Task requirements
Update the passage about the walnut message by rewriting it between "It was probably" and "signaled the app?", inclusive, with "wristband" replaced by "fitness tracker".

Text segment
============================================================

I knew we’d bought walnuts at the store that week, and I wanted to add some to my oatmeal. I called to my wife and asked her where she’d put them. She was washing her face in the bathroom, running the faucet, and must not have heard me—she didn’t answer. I found the bag of nuts without her help and stirred a handful into my bowl. My phone was charging on the counter. Bored, I picked it up to check the app that wirelessly grabs data from the fitness band I’d started wearing a month earlier. I saw that I’d slept for almost eight hours the night before but had gotten a mere two hours of “deep sleep.” I saw that I’d reached exactly 30 percent of my day’s goal of 13,000 steps. And then I noticed a message in a small window reserved for miscellaneous health tips. “Walnuts,” it read. It told me to eat more walnuts.
It was probably a coincidence, a fluke. Still, it caused me to glance down at my wristband and then at my phone, a brand-new model with many unknown, untested capabilities. Had my phone picked up my words through its mic and somehow relayed them to my wristband, which then signaled the app?
The devices spoke to each other behind my back—I’d known they would when I “paired” them—but suddenly I was wary of their relationship. Who else did they talk to, and about what? And what happened to their conversations? Were they temporarily archived, promptly scrubbed, or forever incorporated into the “cloud,” that ghostly entity with the too-disarming name?
It was the winter of 2013, and these “walnut moments” had been multiplying—jarring little nudges from beyond that occurred whenever I went online. One night the previous summer, I’d driven to meet a friend at an art gallery in Hollywood, my first visit to a gallery in years. The next morning, in my inbox, several spam e-mails urged me to invest in art. That was an easy one to figure out: I’d typed the name of the gallery into Google Maps. Another simple one to trace was the stream of invitations to drug and alcohol rehab centers that I’d been getting ever since I’d consulted an online calendar of Los Angeles–area Alcoholics Anonymous meetings. Since membership in AA is supposed to be confidential, these e‑mails irked me. Their presumptuous, heart-to-heart tone bugged me too. Was I tired of my misery and hopelessness? Hadn’t I caused my loved ones enough pain?
Some of these disconcerting prompts were harder to explain. For example, the appearance on my Facebook page, under the heading “People You May Know,” of a California musician whom I’d bumped into six or seven times at AA meetings in a private home. In accordance with AA custom, he had never told me his last name nor inquired about mine. And as far as I knew, we had just one friend in common, a notably solitary older novelist who avoided computers altogether. I did some research in an online technology forum and learned that by entering my number into his smartphone’s address book (compiling phone lists to use in times of trouble is an AA ritual), the musician had probably triggered the program that placed his full name and photo on my page.
Then there was this peculiar psychic incursion. One night, about a year before my phone suggested I eat more walnuts, I was researching modern spycraft for a book I was thinking about writing when I happened across a creepy YouTube video. It consisted of surveillance footage from a Middle Eastern hotel where agents thought to be acting on behalf of Israel had allegedly assassinated a senior Hamas official. I watched as the agents stalked their target, whom they apparently murdered in his room, offscreen, before reappearing in a hallway and nonchalantly summoning an elevator. Because one of the agents was a woman, I typed these words into my browser’s search bar: Mossad seduction techniques. Minutes later, a banner ad appeared for Ashley Madison, the dating site for adulterous married people that would eventually be hacked, exposing tens of millions of trusting cheaters who’d emptied their ids onto the Web. When I tried to watch the surveillance footage again, a video ad appeared. It promoted a slick divorce attorney based in Santa Monica, just a few miles from the Malibu apartment where I escaped my cold Montana home during the winter months.

============================================================

Dataset section

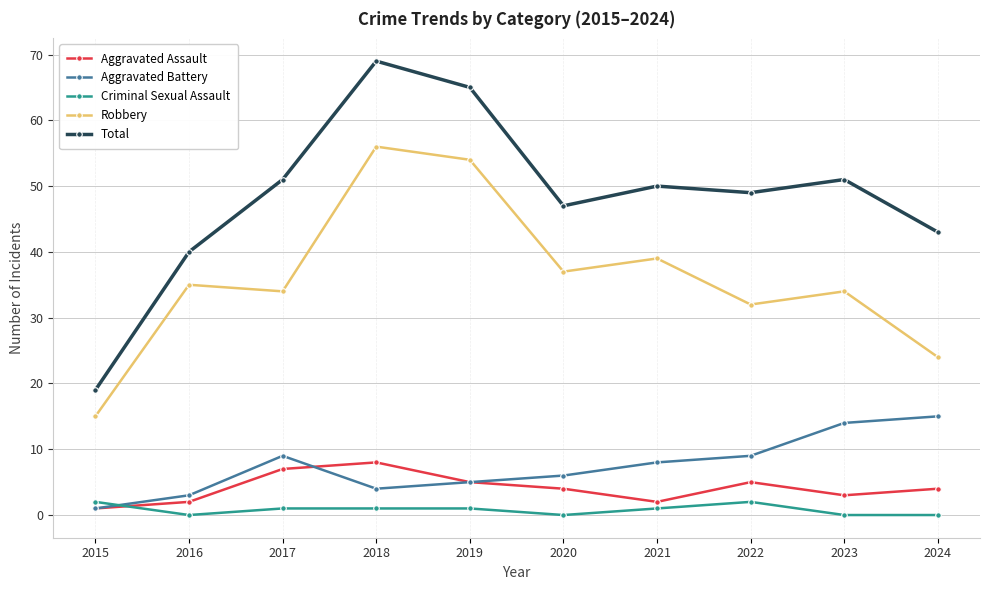

Count the number of categories in the chart.

10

============================================================

Written solution
It was probably a coincidence, a fluke. Still, it caused me to glance down at my fitness tracker and then at my phone, a brand-new model with many unknown, untested capabilities. Had my phone picked up my words through its mic and somehow relayed them to my fitness tracker, which then signaled the app?